+++ Data in this exercise +++

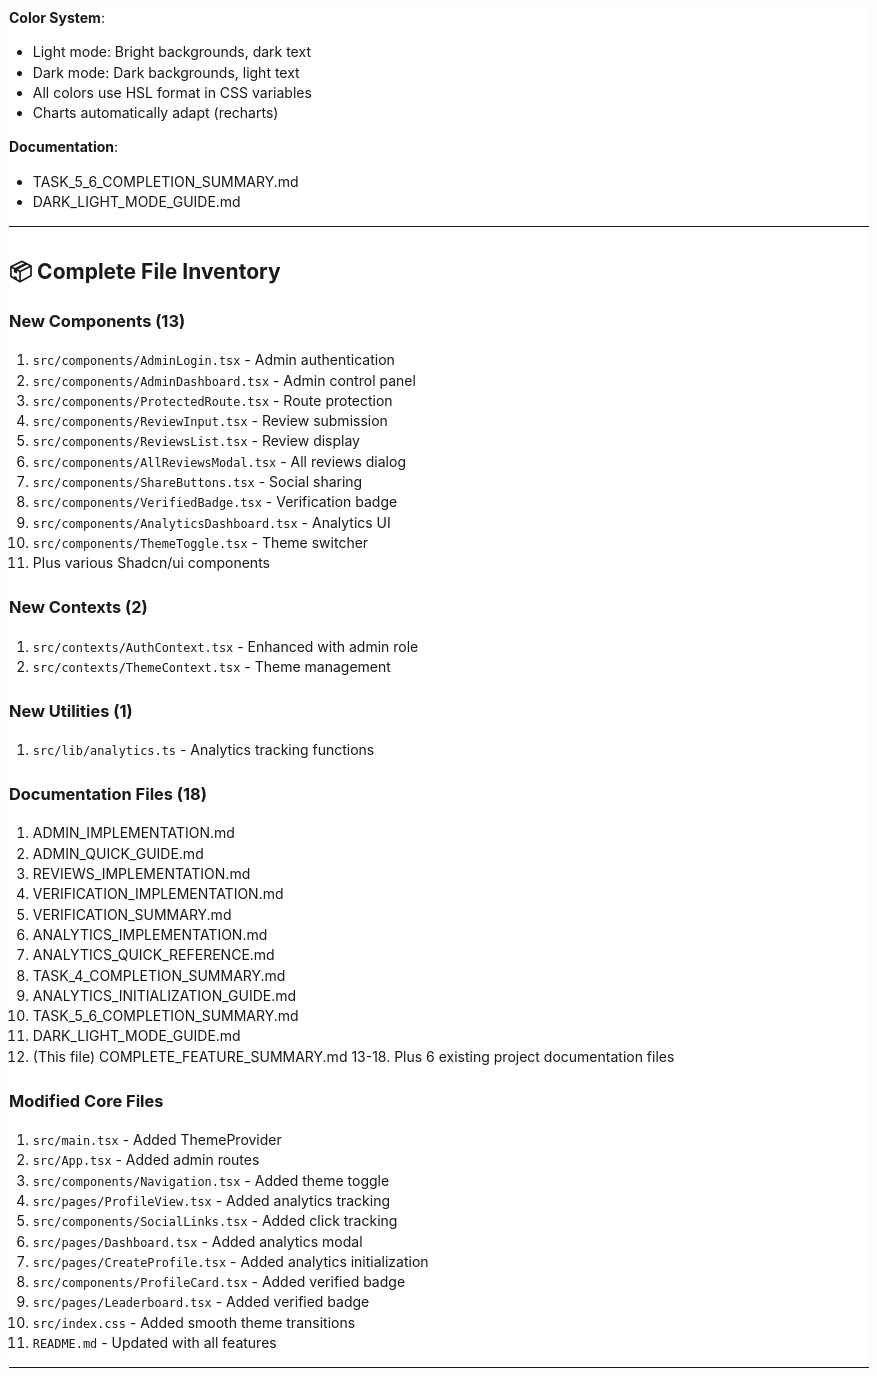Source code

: **Color System**:
- Light mode: Bright backgrounds, dark text
- Dark mode: Dark backgrounds, light text
- All colors use HSL format in CSS variables
- Charts automatically adapt (recharts)

**Documentation**:
- TASK_5_6_COMPLETION_SUMMARY.md
- DARK_LIGHT_MODE_GUIDE.md

---

## 📦 Complete File Inventory

### New Components (13)
1. `src/components/AdminLogin.tsx` - Admin authentication
2. `src/components/AdminDashboard.tsx` - Admin control panel
3. `src/components/ProtectedRoute.tsx` - Route protection
4. `src/components/ReviewInput.tsx` - Review submission
5. `src/components/ReviewsList.tsx` - Review display
6. `src/components/AllReviewsModal.tsx` - All reviews dialog
7. `src/components/ShareButtons.tsx` - Social sharing
8. `src/components/VerifiedBadge.tsx` - Verification badge
9. `src/components/AnalyticsDashboard.tsx` - Analytics UI
10. `src/components/ThemeToggle.tsx` - Theme switcher
11. Plus various Shadcn/ui components

### New Contexts (2)
1. `src/contexts/AuthContext.tsx` - Enhanced with admin role
2. `src/contexts/ThemeContext.tsx` - Theme management

### New Utilities (1)
1. `src/lib/analytics.ts` - Analytics tracking functions

### Documentation Files (18)
1. ADMIN_IMPLEMENTATION.md
2. ADMIN_QUICK_GUIDE.md
3. REVIEWS_IMPLEMENTATION.md
4. VERIFICATION_IMPLEMENTATION.md
5. VERIFICATION_SUMMARY.md
6. ANALYTICS_IMPLEMENTATION.md
7. ANALYTICS_QUICK_REFERENCE.md
8. TASK_4_COMPLETION_SUMMARY.md
9. ANALYTICS_INITIALIZATION_GUIDE.md
10. TASK_5_6_COMPLETION_SUMMARY.md
11. DARK_LIGHT_MODE_GUIDE.md
12. (This file) COMPLETE_FEATURE_SUMMARY.md
13-18. Plus 6 existing project documentation files

### Modified Core Files
1. `src/main.tsx` - Added ThemeProvider
2. `src/App.tsx` - Added admin routes
3. `src/components/Navigation.tsx` - Added theme toggle
4. `src/pages/ProfileView.tsx` - Added analytics tracking
5. `src/components/SocialLinks.tsx` - Added click tracking
6. `src/pages/Dashboard.tsx` - Added analytics modal
7. `src/pages/CreateProfile.tsx` - Added analytics initialization
8. `src/components/ProfileCard.tsx` - Added verified badge
9. `src/pages/Leaderboard.tsx` - Added verified badge
10. `src/index.css` - Added smooth theme transitions
11. `README.md` - Updated with all features

---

+++

- Instruction -
In the entries above, find the line with "9. ANALYTICS_INITIALIZATION_GUIDE.md" and the line with "Added analytics modal", then restate word for word both of them and every line between, with nothing more.

- Your solution -
9. ANALYTICS_INITIALIZATION_GUIDE.md
10. TASK_5_6_COMPLETION_SUMMARY.md
11. DARK_LIGHT_MODE_GUIDE.md
12. (This file) COMPLETE_FEATURE_SUMMARY.md
13-18. Plus 6 existing project documentation files

### Modified Core Files
1. `src/main.tsx` - Added ThemeProvider
2. `src/App.tsx` - Added admin routes
3. `src/components/Navigation.tsx` - Added theme toggle
4. `src/pages/ProfileView.tsx` - Added analytics tracking
5. `src/components/SocialLinks.tsx` - Added click tracking
6. `src/pages/Dashboard.tsx` - Added analytics modal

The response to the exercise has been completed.